Stored data
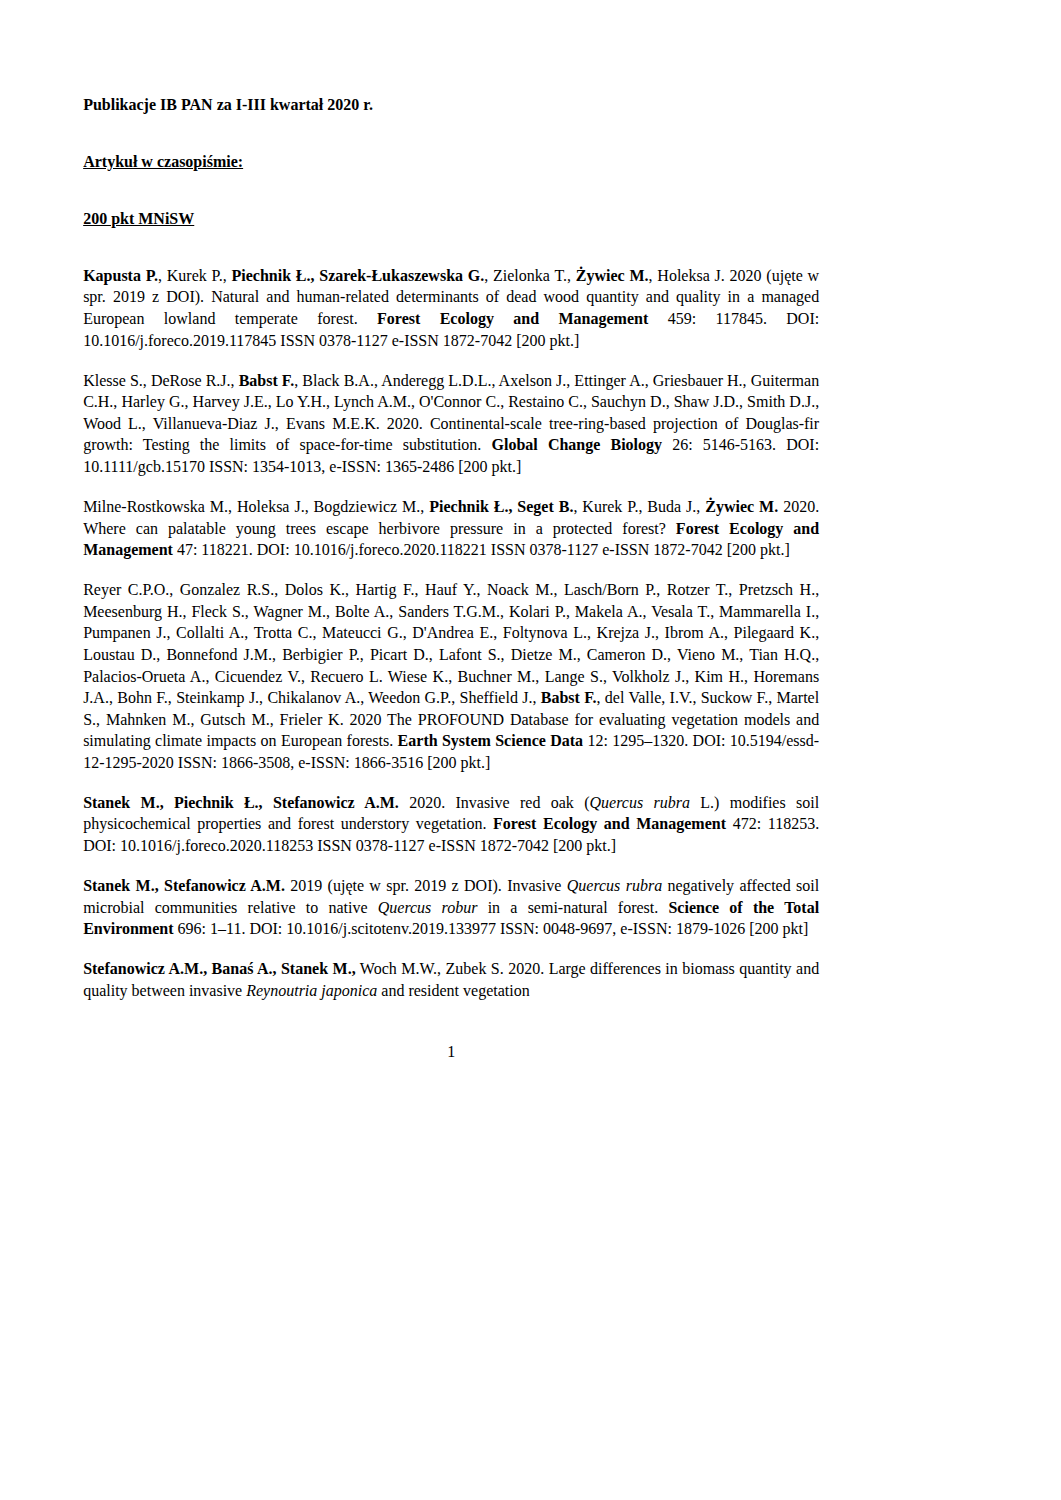Publikacje IB PAN za I-III kwartał 2020 r.
Artykuł w czasopiśmie:
200 pkt MNiSW
Kapusta P., Kurek P., Piechnik Ł., Szarek-Łukaszewska G., Zielonka T., Żywiec M., Holeksa J. 2020 (ujęte w spr. 2019 z DOI). Natural and human-related determinants of dead wood quantity and quality in a managed European lowland temperate forest. Forest Ecology and Management 459: 117845. DOI: 10.1016/j.foreco.2019.117845 ISSN 0378-1127 e-ISSN 1872-7042 [200 pkt.]
Klesse S., DeRose R.J., Babst F., Black B.A., Anderegg L.D.L., Axelson J., Ettinger A., Griesbauer H., Guiterman C.H., Harley G., Harvey J.E., Lo Y.H., Lynch A.M., O'Connor C., Restaino C., Sauchyn D., Shaw J.D., Smith D.J., Wood L., Villanueva-Diaz J., Evans M.E.K. 2020. Continental-scale tree-ring-based projection of Douglas-fir growth: Testing the limits of space-for-time substitution. Global Change Biology 26: 5146-5163. DOI: 10.1111/gcb.15170 ISSN: 1354-1013, e-ISSN: 1365-2486 [200 pkt.]
Milne-Rostkowska M., Holeksa J., Bogdziewicz M., Piechnik Ł., Seget B., Kurek P., Buda J., Żywiec M. 2020. Where can palatable young trees escape herbivore pressure in a protected forest? Forest Ecology and Management 47: 118221. DOI: 10.1016/j.foreco.2020.118221 ISSN 0378-1127 e-ISSN 1872-7042 [200 pkt.]
Reyer C.P.O., Gonzalez R.S., Dolos K., Hartig F., Hauf Y., Noack M., Lasch/Born P., Rotzer T., Pretzsch H., Meesenburg H., Fleck S., Wagner M., Bolte A., Sanders T.G.M., Kolari P., Makela A., Vesala T., Mammarella I., Pumpanen J., Collalti A., Trotta C., Mateucci G., D'Andrea E., Foltynova L., Krejza J., Ibrom A., Pilegaard K., Loustau D., Bonnefond J.M., Berbigier P., Picart D., Lafont S., Dietze M., Cameron D., Vieno M., Tian H.Q., Palacios-Orueta A., Cicuendez V., Recuero L. Wiese K., Buchner M., Lange S., Volkholz J., Kim H., Horemans J.A., Bohn F., Steinkamp J., Chikalanov A., Weedon G.P., Sheffield J., Babst F., del Valle, I.V., Suckow F., Martel S., Mahnken M., Gutsch M., Frieler K. 2020 The PROFOUND Database for evaluating vegetation models and simulating climate impacts on European forests. Earth System Science Data 12: 1295–1320. DOI: 10.5194/essd-12-1295-2020 ISSN: 1866-3508, e-ISSN: 1866-3516 [200 pkt.]
Stanek M., Piechnik Ł., Stefanowicz A.M. 2020. Invasive red oak (Quercus rubra L.) modifies soil physicochemical properties and forest understory vegetation. Forest Ecology and Management 472: 118253. DOI: 10.1016/j.foreco.2020.118253 ISSN 0378-1127 e-ISSN 1872-7042 [200 pkt.]
Stanek M., Stefanowicz A.M. 2019 (ujęte w spr. 2019 z DOI). Invasive Quercus rubra negatively affected soil microbial communities relative to native Quercus robur in a semi-natural forest. Science of the Total Environment 696: 1–11. DOI: 10.1016/j.scitotenv.2019.133977 ISSN: 0048-9697, e-ISSN: 1879-1026 [200 pkt]
Stefanowicz A.M., Banaś A., Stanek M., Woch M.W., Zubek S. 2020. Large differences in biomass quantity and quality between invasive Reynoutria japonica and resident vegetation
1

About this task
Without the pictures, retype all of the data above exactly.

Finished exercise
Publikacje IB PAN za I-III kwartał 2020 r.
Artykuł w czasopiśmie:
200 pkt MNiSW
Kapusta P., Kurek P., Piechnik Ł., Szarek-Łukaszewska G., Zielonka T., Żywiec M., Holeksa J. 2020 (ujęte w spr. 2019 z DOI). Natural and human-related determinants of dead wood quantity and quality in a managed European lowland temperate forest. Forest Ecology and Management 459: 117845. DOI: 10.1016/j.foreco.2019.117845 ISSN 0378-1127 e-ISSN 1872-7042 [200 pkt.]
Klesse S., DeRose R.J., Babst F., Black B.A., Anderegg L.D.L., Axelson J., Ettinger A., Griesbauer H., Guiterman C.H., Harley G., Harvey J.E., Lo Y.H., Lynch A.M., O'Connor C., Restaino C., Sauchyn D., Shaw J.D., Smith D.J., Wood L., Villanueva-Diaz J., Evans M.E.K. 2020. Continental-scale tree-ring-based projection of Douglas-fir growth: Testing the limits of space-for-time substitution. Global Change Biology 26: 5146-5163. DOI: 10.1111/gcb.15170 ISSN: 1354-1013, e-ISSN: 1365-2486 [200 pkt.]
Milne-Rostkowska M., Holeksa J., Bogdziewicz M., Piechnik Ł., Seget B., Kurek P., Buda J., Żywiec M. 2020. Where can palatable young trees escape herbivore pressure in a protected forest? Forest Ecology and Management 47: 118221. DOI: 10.1016/j.foreco.2020.118221 ISSN 0378-1127 e-ISSN 1872-7042 [200 pkt.]
Reyer C.P.O., Gonzalez R.S., Dolos K., Hartig F., Hauf Y., Noack M., Lasch/Born P., Rotzer T., Pretzsch H., Meesenburg H., Fleck S., Wagner M., Bolte A., Sanders T.G.M., Kolari P., Makela A., Vesala T., Mammarella I., Pumpanen J., Collalti A., Trotta C., Mateucci G., D'Andrea E., Foltynova L., Krejza J., Ibrom A., Pilegaard K., Loustau D., Bonnefond J.M., Berbigier P., Picart D., Lafont S., Dietze M., Cameron D., Vieno M., Tian H.Q., Palacios-Orueta A., Cicuendez V., Recuero L. Wiese K., Buchner M., Lange S., Volkholz J., Kim H., Horemans J.A., Bohn F., Steinkamp J., Chikalanov A., Weedon G.P., Sheffield J., Babst F., del Valle, I.V., Suckow F., Martel S., Mahnken M., Gutsch M., Frieler K. 2020 The PROFOUND Database for evaluating vegetation models and simulating climate impacts on European forests. Earth System Science Data 12: 1295–1320. DOI: 10.5194/essd-12-1295-2020 ISSN: 1866-3508, e-ISSN: 1866-3516 [200 pkt.]
Stanek M., Piechnik Ł., Stefanowicz A.M. 2020. Invasive red oak (Quercus rubra L.) modifies soil physicochemical properties and forest understory vegetation. Forest Ecology and Management 472: 118253. DOI: 10.1016/j.foreco.2020.118253 ISSN 0378-1127 e-ISSN 1872-7042 [200 pkt.]
Stanek M., Stefanowicz A.M. 2019 (ujęte w spr. 2019 z DOI). Invasive Quercus rubra negatively affected soil microbial communities relative to native Quercus robur in a semi-natural forest. Science of the Total Environment 696: 1–11. DOI: 10.1016/j.scitotenv.2019.133977 ISSN: 0048-9697, e-ISSN: 1879-1026 [200 pkt]
Stefanowicz A.M., Banaś A., Stanek M., Woch M.W., Zubek S. 2020. Large differences in biomass quantity and quality between invasive Reynoutria japonica and resident vegetation
1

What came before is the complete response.